- Task goal: Copy out the entire text on pumpkin varieties and sizes word for word.

Pumpkin is one of the most popular vegetables in the world. Its popularity is taken to a different high come Halloween season. But there’s more to pumpkin than pumpkin lantern, pumpkin pie, or pumpkin soup. This astoundingly famous crop in the United States is pretty interesting. It comes in various shapes and sizes. Let us dig deeper into pumpkin varieties.
Pumpkin Dimensions According to Types
Pumpkins may grow from a small 2-pounder to a humongous 1000-pounder. Those who grow pumpkin for ornamental reasons are expectedly focused on the size. As the world record for pumpkin dimensions can be constantly contested, growers seek to steal the title with every pumpkin they tend to. As of late, the world record for the biggest pumpkin tipped the scale at 1,725 pounds. It was weighed in Ohio during the Ohio Valley Giant Pumpkin Growers GPC. The record was made on October 3, 2009 and is owned by Christy Harp.
Anyway, pumpkin dimensions vary according to types. The small variety grows from 2-5 pounds. They take about 100 to 110 days before they are ready for harvest. The pumpkins of this kind include Baby Bear, Baby Pam, Spooktacular, Small Sugar, Sugar Treat, and Winter Luxury.
The medium pumpkin variety grows from 8-15 pounds. They take about 100 to 110 days before they are ripe for harvest. The pumpkins of this kind include the ever popular Jack-o-Lantern as well as Autumn Moon, Bushkin, Funny Face, Frosty, Harvest Moon, Cheese Pumpkin, Spirit, and Young’s Beauty.

Saved entries
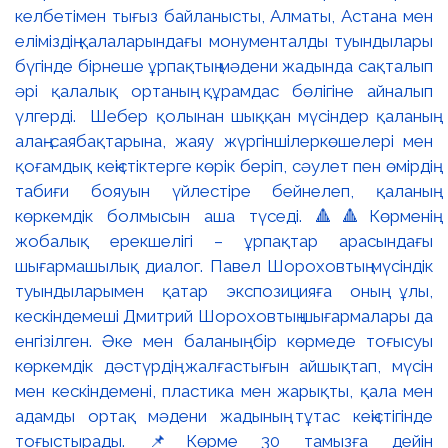
келбетімен тығыз байланысты, Алматы, Астана мен
еліміздің қалаларындағы монументалды туындылары
бүгінде бірнеше ұрпақтың мәдени жадында сақталып
әрі қалалық ортаның құрамдас бөлігіне айналып
үлгерді. Шебер қолынан шыққан мүсіндер қаланың
алаң-саябақтарына, жаяу жүргіншілеркөшелері мен
қоғамдық кеңістіктерге көрік беріп, сәулет пен өмірдің
табиғи бояуын үйлестіре бейнелеп, қаланың
көркемдік болмысын аша түседі. 🔺🔺Көрменің
жобалық ерекшелігі – ұрпақтар арасындағы
шығармашылық диалог. Павел Шороховтың мүсіндік
туындыларымен қатар экспозицияға оның ұлы,
кескіндемеші Дмитрий Шороховтың шығармалары да
енгізілген. Әке мен баланың бір көрмеде тоғысуы
көркемдік дәстүрдің жалғастығын айшықтап, мүсін
мен кескіндемені, пластика мен жарықты, қала мен
адамды ортақ мәдени жадының тұтас кеңістігінде
тоғыстырады. 📌Көрме 30 тамызға дейін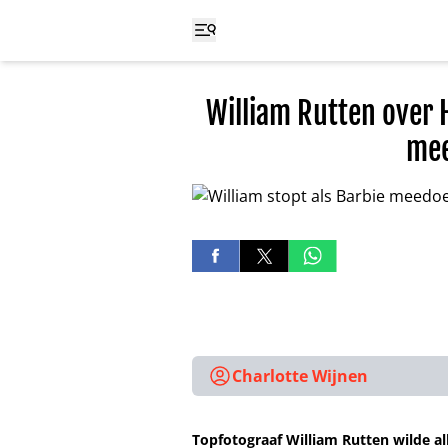
William Rutten over H
mee
Charlotte Wijnen
Topfotograaf William Rutten wilde 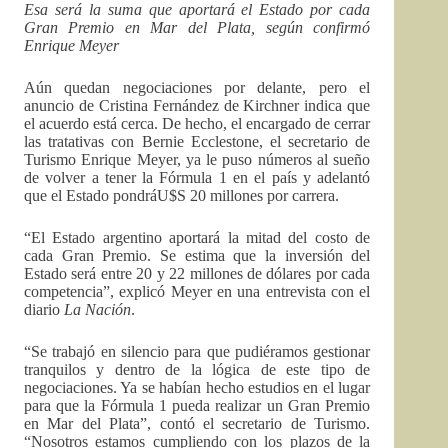
Esa será la suma que aportará el Estado por cada
Gran Premio en Mar del Plata, según confirmó
Enrique Meyer
Aún quedan negociaciones por delante, pero el
anuncio de Cristina Fernández de Kirchner indica que
el acuerdo está cerca. De hecho, el encargado de cerrar
las tratativas con Bernie Ecclestone, el secretario de
Turismo Enrique Meyer, ya le puso números al sueño
de volver a tener la Fórmula 1 en el país y adelantó
que el Estado pondráU$S 20 millones por carrera.
“El Estado argentino aportará la mitad del costo de
cada Gran Premio. Se estima que la inversión del
Estado será entre 20 y 22 millones de dólares por cada
competencia”, explicó Meyer en una entrevista con el
diario
La Nación
.
“Se trabajó en silencio para que pudiéramos gestionar
tranquilos y dentro de la lógica de este tipo de
negociaciones. Ya se habían hecho estudios en el lugar
para que la Fórmula 1 pueda realizar un Gran Premio
en Mar del Plata”, contó el secretario de Turismo.
“Nosotros estamos cumpliendo con los plazos de la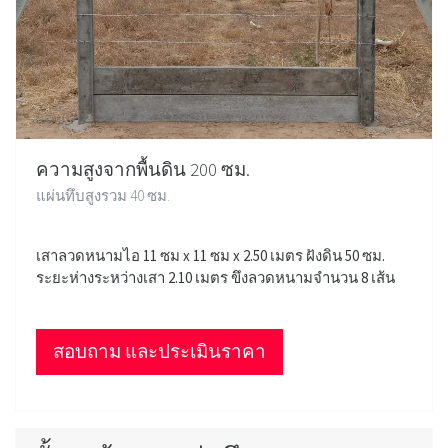
ความสูงจากพื้นดิน 200 ซม.
แผ่นทึบสูงรวม 40 ซม.
เสาลวดหนามไอ 11 ซม x 11 ซม x 2.50 เมตร ฝังดิน 50 ซม.
ระยะห่างระหว่างเสา 2.10 เมตร ขึงลวดหนามจำนวน 8 เส้น
สอบถาม และประเมินราคา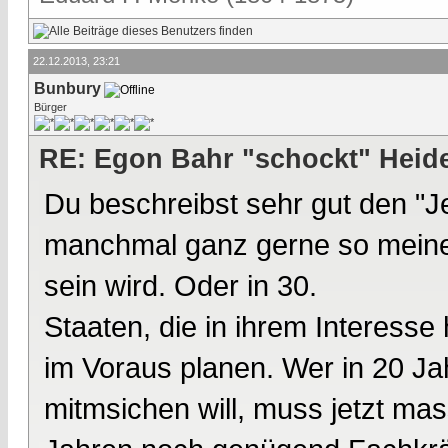
22.12.2013, 23:21
Bunbury
Bürger
RE: Egon Bahr "schockt" Heide
Du beschreibst sehr gut den "Je
manchmal ganz gerne so meine
sein wird. Oder in 30.
Staaten, die in ihrem Interesse
im Voraus planen. Wer in 20 Ja
mitmsichen will, muss jetzt mass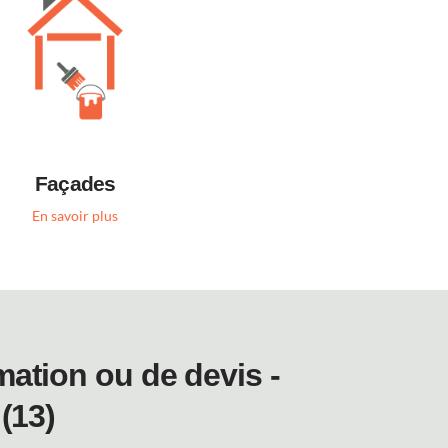
Façades
En savoir plus
mation ou de devis -
(13)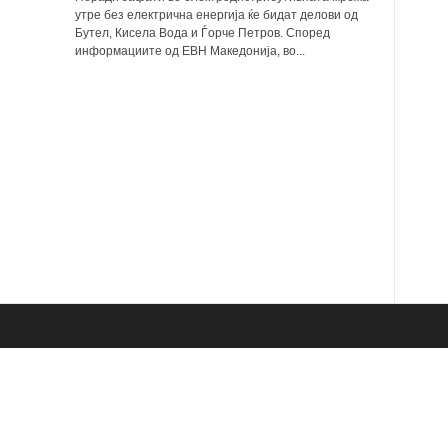
утре без електрична енергија ќе бидат делови од
Бутел, Кисела Вода и Ѓорче Петров. Според
информациите од ЕВН Македонија, во...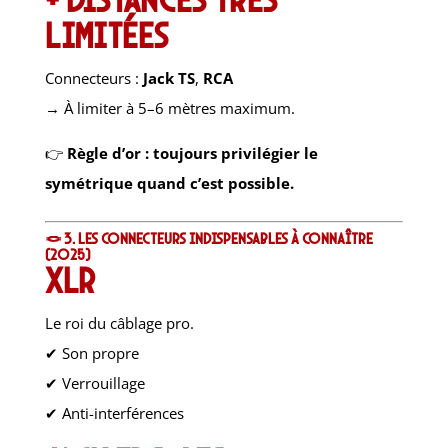
limitées
Connecteurs :
Jack TS
,
RCA
→ À limiter à 5–6 mètres maximum.
👉
Règle d’or : toujours privilégier le
symétrique quand c’est possible.
🪢 3. Les connecteurs indispensables à connaître
(2025)
XLR
Le roi du câblage pro.
✔ Son propre
✔ Verrouillage
✔ Anti-interférences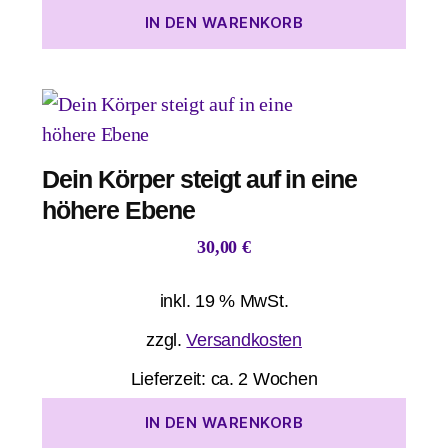
IN DEN WARENKORB
Dein Körper steigt auf in eine
höhere Ebene
30,00
€
inkl. 19 % MwSt.
zzgl.
Versandkosten
Lieferzeit:
ca. 2 Wochen
IN DEN WARENKORB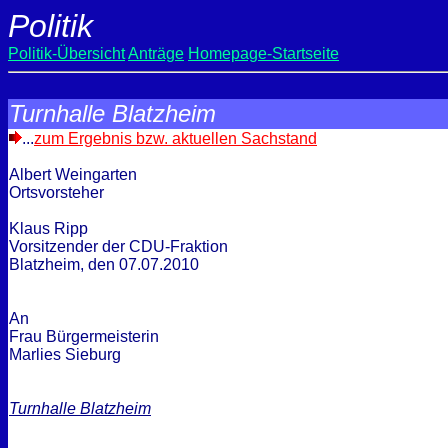
Politik
Politik-Übersicht
Anträge
Homepage-Startseite
Turnhalle Blatzheim
...
zum Ergebnis bzw. aktuellen Sachstand
Albert Weingarten
Ortsvorsteher
Klaus Ripp
Vorsitzender der CDU-Fraktion
Blatzheim, den
07.07.2010
An
Frau Bürgermeisterin
Marlies Sieburg
Turnhalle Blatzheim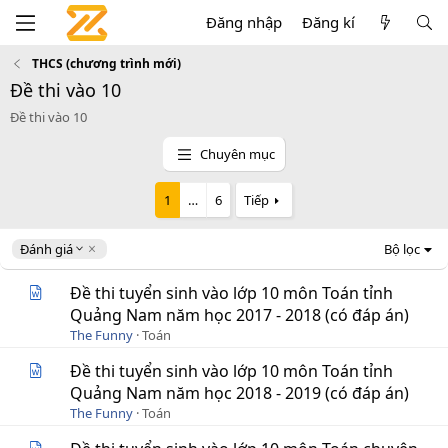
Đăng nhập
Đăng kí
THCS (chương trình mới)
Đề thi vào 10
Đề thi vào 10
Chuyên mục
1
…
6
Tiếp
D
Đánh giá
Bộ lọc
e
s
Đề thi tuyển sinh vào lớp 10 môn Toán tỉnh
c
Quảng Nam năm học 2017 - 2018 (có đáp án)
e
The Funny
Toán
n
d
Đề thi tuyển sinh vào lớp 10 môn Toán tỉnh
i
Quảng Nam năm học 2018 - 2019 (có đáp án)
n
g
The Funny
Toán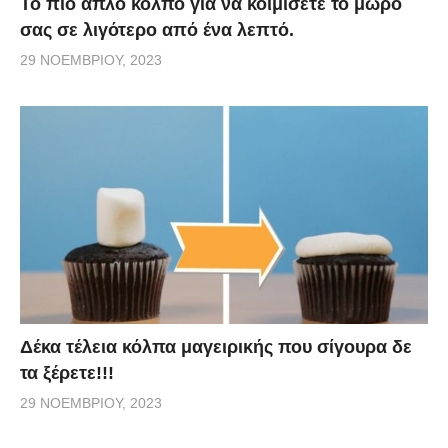
Το πιο απλό κόλπο για να κοιμίσετε το μωρό
σας σε λιγότερο από ένα λεπτό.
29 ΝΟΕΜΒΡΊΟΥ, 2023
Δέκα τέλεια κόλπα μαγειρικής που σίγουρα δε
τα ξέρετε!!!
29 ΝΟΕΜΒΡΊΟΥ, 2023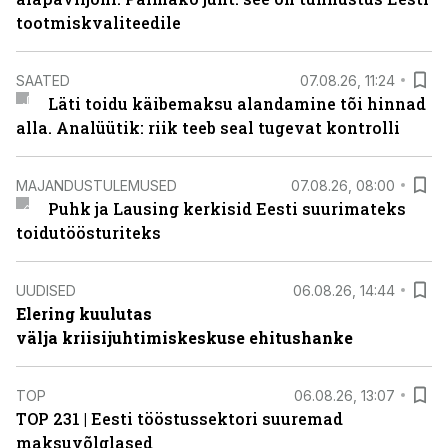
tootmiskvaliteedile
SAATED
07.08.26, 11:24
Läti toidu käibemaksu alandamine tõi hinnad
alla. Analüütik: riik teeb seal tugevat kontrolli
MAJANDUSTULEMUSED
07.08.26, 08:00
Puhk ja Lausing kerkisid Eesti suurimateks
toidutöösturiteks
UUDISED
06.08.26, 14:44
Elering kuulutas
välja kriisijuhtimiskeskuse ehitushanke
TOP
06.08.26, 13:07
TOP 231 | Eesti tööstussektori suuremad
maksuvõlglased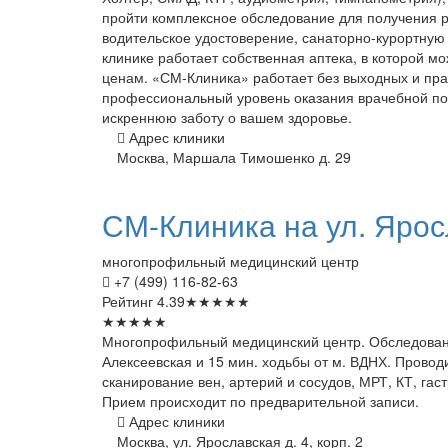
пройти комплексное обследование для получения ра
водительское удостоверение, санаторно-курортную
клинике работает собственная аптека, в которой
ценам. «СМ-Клиника» работает без выходных и пра
профессиональный уровень оказания врачебной п
искреннюю заботу о вашем здоровье.
Адрес клиники
Москва, Маршала Тимошенко д. 29
СМ-Клиника
на ул. Яро
многопрофильный медицинский центр
+7 (499) 116-82-63
Рейтинг
4.39
★
★
★
★
★
★
★
★
★
★
Многопрофильный медицинский центр. Обследовани
Алексеевская и 15 мин. ходьбы от м. ВДНХ. Провод
сканирование вен, артерий и сосудов, МРТ, КТ, га
Прием происходит по предварительной записи.
Адрес клиники
Москва, ул. Ярославская д. 4, корп. 2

- Solution for this problem:
Pumpkin is one of the most popular vegetables in the world. Its popularity is taken to a different high come Halloween season. But there’s more to pumpkin than pumpkin lantern, pumpkin pie, or pumpkin soup. This astoundingly famous crop in the United States is pretty interesting. It comes in various shapes and sizes. Let us dig deeper into pumpkin varieties.
Pumpkin Dimensions According to Types
Pumpkins may grow from a small 2-pounder to a humongous 1000-pounder. Those who grow pumpkin for ornamental reasons are expectedly focused on the size. As the world record for pumpkin dimensions can be constantly contested, growers seek to steal the title with every pumpkin they tend to. As of late, the world record for the biggest pumpkin tipped the scale at 1,725 pounds. It was weighed in Ohio during the Ohio Valley Giant Pumpkin Growers GPC. The record was made on October 3, 2009 and is owned by Christy Harp.
Anyway, pumpkin dimensions vary according to types. The small variety grows from 2-5 pounds. They take about 100 to 110 days before they are ready for harvest. The pumpkins of this kind include Baby Bear, Baby Pam, Spooktacular, Small Sugar, Sugar Treat, and Winter Luxury.
The medium pumpkin variety grows from 8-15 pounds. They take about 100 to 110 days before they are ripe for harvest. The pumpkins of this kind include the ever popular Jack-o-Lantern as well as Autumn Moon, Bushkin, Funny Face, Frosty, Harvest Moon, Cheese Pumpkin, Spirit, and Young’s Beauty.